Repeat the listing below in full and exactly. Pictures are to be omitted.

- GIVEN ENTRIES:
__________________________________________________

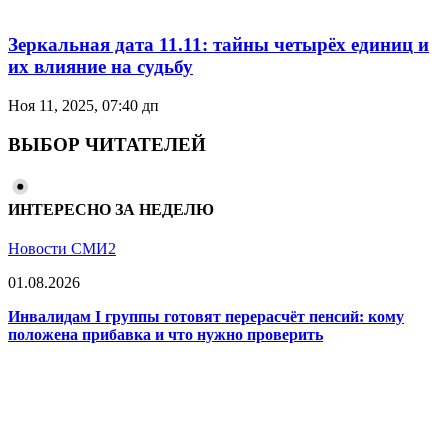
Зеркальная дата 11.11: тайны четырёх единиц и
их влияние на судьбу
Ноя 11, 2025, 07:40 дп
ВЫБОР ЧИТАТЕЛЕЙ
ИНТЕРЕСНО ЗА НЕДЕЛЮ
Новости СМИ2
01.08.2026
Инвалидам I группы готовят перерасчёт пенсий: кому
положена прибавка и что нужно проверить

__________________________________________________

- ANSWER SPACE:
Зеркальная дата 11.11: тайны четырёх единиц и
их влияние на судьбу
Ноя 11, 2025, 07:40 дп
ВЫБОР ЧИТАТЕЛЕЙ
ИНТЕРЕСНО ЗА НЕДЕЛЮ
Новости СМИ2
01.08.2026
Инвалидам I группы готовят перерасчёт пенсий: кому
положена прибавка и что нужно проверить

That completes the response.